▶ **Source passage**:

^^^^

= Walter Ben Hare =

American playwright and meteorologist (1880–1950)

Walter Ben Hare (February 20, 1880 – June 30, 1950) was an American playwright and meteorologist. He authored plays under his own name and using the pseudonyms Lt. Beal Cormack and Mary Modena Burns. A prolific dramatist who penned more than 200 plays, his works were popular with amateur community theatre groups in the United States. While his works were rarely staged professionally, he became wealthy through his work as a playwright.

Hare's best known work was the best-selling play Aaron Slick from Punkin Crick (1919) which was popular with amateur community theatre and school dramatic groups in the United States. It was adapted into the 1952 film Aaron Slick from Punkin Crick. He wrote The Minstrel Encyclopedia published in 1921.

In addition to his work as a writer, he had a brief career as a professional actor and was a meteorologist with the United States Weather Bureau from 1905 to 1938.

==Life and career==
Walter Ben Hare was born in Sandusky, Ohio, on February 20, 1880. He began his college education at Emory College (now Emory University) in Atlanta, Georgia, where he was a member of the Alpha Tau Omega (ATO) fraternity. He was named a poet laureate of that organization. He transferred from Emory to Sewanee: The University of the South in Tennessee which is where he ultimately earned his undergraduate diploma in 1905.

In 1905 Hare moved to Columbia, Missouri, to work for the United States Weather Bureau (USWB) as a meteorologist. He simultaneously was a graduate student at the University of Missouri where he was also involved in performing in plays. He was also active as a director of plays for both middle school and high schools productions put on by Columbia Public Schools. In 1909 he moved to Columbus, Ohio, after being transferred to the USWB's offices in that city. He simultaneously joined the staff of Ohio State University as a drama coach.

^^^^

▶ **Given records**:

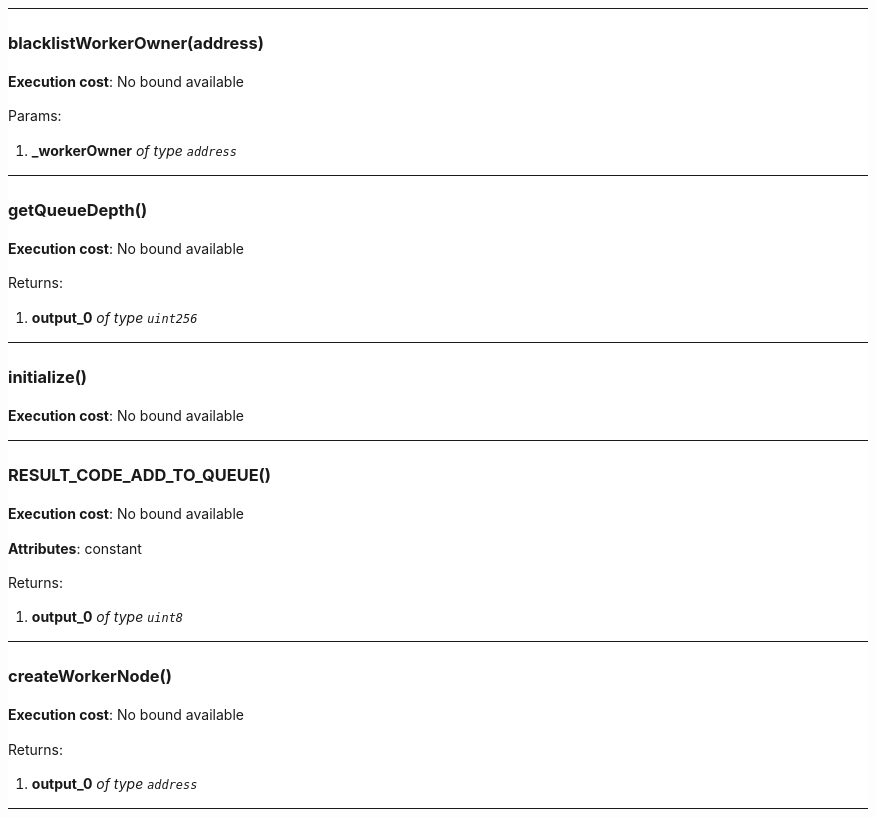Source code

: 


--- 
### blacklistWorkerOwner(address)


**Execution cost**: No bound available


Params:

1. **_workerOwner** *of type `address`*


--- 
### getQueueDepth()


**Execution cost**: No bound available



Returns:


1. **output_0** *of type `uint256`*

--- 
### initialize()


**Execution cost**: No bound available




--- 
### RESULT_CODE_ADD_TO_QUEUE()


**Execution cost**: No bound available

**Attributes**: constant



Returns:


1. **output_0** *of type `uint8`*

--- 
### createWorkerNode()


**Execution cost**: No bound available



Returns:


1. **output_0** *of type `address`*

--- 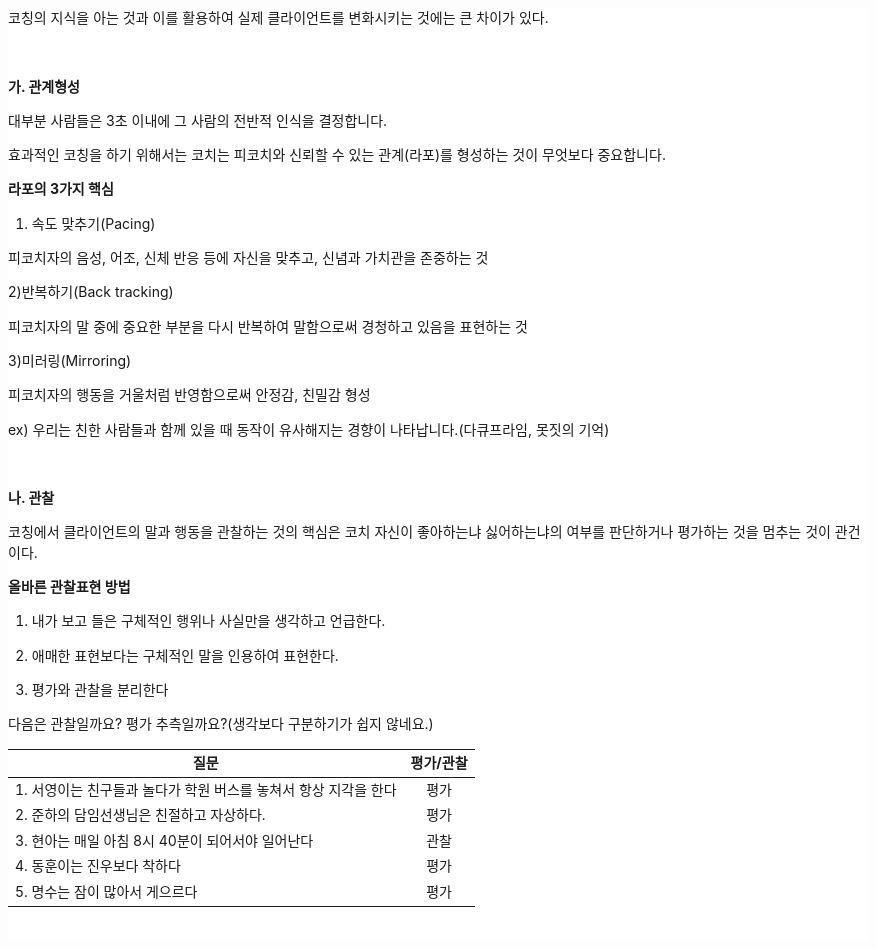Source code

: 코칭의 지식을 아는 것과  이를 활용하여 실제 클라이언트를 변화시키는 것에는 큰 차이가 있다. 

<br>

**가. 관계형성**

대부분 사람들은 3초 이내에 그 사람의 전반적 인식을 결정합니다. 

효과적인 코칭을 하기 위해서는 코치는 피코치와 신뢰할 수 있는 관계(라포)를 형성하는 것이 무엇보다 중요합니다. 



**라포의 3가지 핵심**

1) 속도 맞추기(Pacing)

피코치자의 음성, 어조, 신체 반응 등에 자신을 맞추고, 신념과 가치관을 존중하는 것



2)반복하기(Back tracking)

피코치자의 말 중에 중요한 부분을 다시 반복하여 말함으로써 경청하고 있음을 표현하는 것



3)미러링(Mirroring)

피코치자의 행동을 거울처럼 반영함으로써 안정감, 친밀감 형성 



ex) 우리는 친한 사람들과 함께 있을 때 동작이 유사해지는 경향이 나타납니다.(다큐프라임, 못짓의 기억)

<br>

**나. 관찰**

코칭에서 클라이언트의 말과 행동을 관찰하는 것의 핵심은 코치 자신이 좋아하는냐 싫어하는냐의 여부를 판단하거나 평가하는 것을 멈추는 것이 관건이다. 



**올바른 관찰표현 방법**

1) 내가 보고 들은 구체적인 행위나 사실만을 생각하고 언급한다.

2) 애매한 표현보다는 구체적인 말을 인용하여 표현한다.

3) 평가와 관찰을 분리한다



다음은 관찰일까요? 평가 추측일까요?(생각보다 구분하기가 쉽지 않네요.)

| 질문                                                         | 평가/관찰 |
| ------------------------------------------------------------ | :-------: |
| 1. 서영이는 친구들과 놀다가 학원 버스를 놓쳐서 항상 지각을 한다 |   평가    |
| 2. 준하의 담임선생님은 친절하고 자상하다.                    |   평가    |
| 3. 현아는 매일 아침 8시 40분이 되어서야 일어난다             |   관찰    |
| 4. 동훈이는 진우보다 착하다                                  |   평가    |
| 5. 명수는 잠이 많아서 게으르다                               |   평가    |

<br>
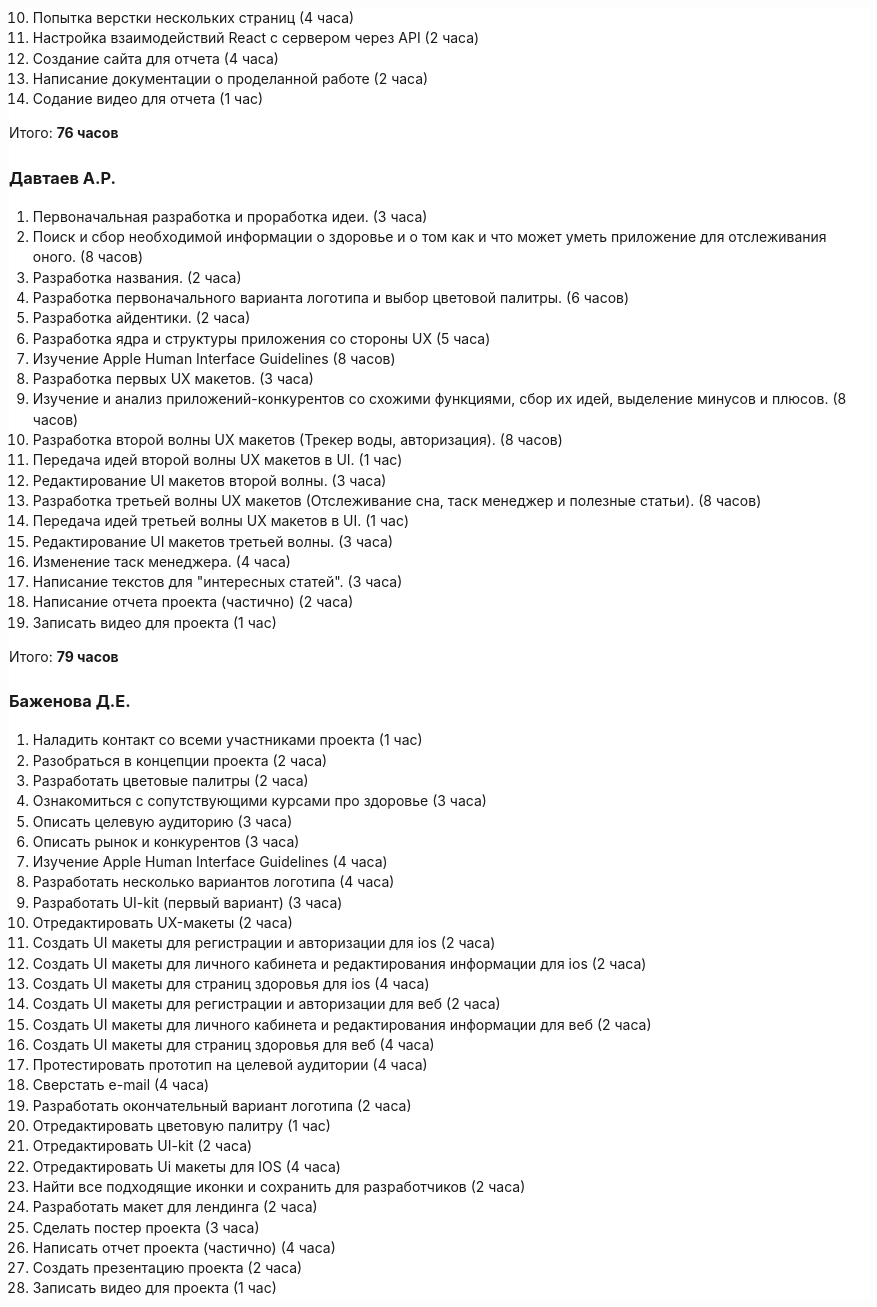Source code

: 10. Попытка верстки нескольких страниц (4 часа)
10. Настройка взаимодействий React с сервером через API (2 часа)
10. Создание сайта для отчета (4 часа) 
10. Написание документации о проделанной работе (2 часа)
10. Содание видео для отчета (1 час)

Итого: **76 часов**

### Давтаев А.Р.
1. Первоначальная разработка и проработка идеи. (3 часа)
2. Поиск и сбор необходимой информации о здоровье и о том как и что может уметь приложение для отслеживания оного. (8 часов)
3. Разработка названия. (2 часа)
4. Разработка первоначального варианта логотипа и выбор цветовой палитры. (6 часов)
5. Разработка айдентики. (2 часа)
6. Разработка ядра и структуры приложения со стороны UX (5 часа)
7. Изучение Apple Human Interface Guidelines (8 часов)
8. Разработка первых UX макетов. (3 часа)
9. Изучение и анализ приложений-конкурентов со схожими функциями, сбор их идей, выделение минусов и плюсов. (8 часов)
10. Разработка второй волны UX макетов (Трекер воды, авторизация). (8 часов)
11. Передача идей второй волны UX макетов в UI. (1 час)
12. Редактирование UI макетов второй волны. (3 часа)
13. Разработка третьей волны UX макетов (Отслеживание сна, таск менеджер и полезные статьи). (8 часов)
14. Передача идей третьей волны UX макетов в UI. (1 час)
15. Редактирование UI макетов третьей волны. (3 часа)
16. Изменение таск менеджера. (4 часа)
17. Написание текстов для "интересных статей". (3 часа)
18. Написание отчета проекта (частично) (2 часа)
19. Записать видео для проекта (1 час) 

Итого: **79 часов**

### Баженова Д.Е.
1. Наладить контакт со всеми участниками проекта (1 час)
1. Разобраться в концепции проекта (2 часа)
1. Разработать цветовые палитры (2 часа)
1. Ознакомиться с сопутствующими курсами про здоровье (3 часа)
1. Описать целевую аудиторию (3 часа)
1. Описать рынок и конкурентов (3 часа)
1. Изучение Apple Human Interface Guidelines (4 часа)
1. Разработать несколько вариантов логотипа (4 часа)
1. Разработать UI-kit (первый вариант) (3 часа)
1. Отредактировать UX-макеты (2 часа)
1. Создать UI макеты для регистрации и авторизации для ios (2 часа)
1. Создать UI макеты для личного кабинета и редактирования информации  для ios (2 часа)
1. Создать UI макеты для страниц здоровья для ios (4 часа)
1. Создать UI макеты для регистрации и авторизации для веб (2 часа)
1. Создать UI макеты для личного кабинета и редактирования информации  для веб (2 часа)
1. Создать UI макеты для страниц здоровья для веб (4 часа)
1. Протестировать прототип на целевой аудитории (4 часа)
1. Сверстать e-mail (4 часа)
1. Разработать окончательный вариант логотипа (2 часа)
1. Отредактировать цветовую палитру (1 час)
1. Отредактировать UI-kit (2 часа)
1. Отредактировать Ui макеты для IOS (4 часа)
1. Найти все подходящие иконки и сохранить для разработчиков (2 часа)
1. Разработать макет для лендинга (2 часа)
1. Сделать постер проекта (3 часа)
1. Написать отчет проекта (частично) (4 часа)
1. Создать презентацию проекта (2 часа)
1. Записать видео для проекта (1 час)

^^^^

▶ **Description of the task**:
According to the article on Walter Ben Hare, in what year did he earn his undergraduate diploma from Sewanee: The University of the South?

▶ **Result below**:
He earned it in 1905.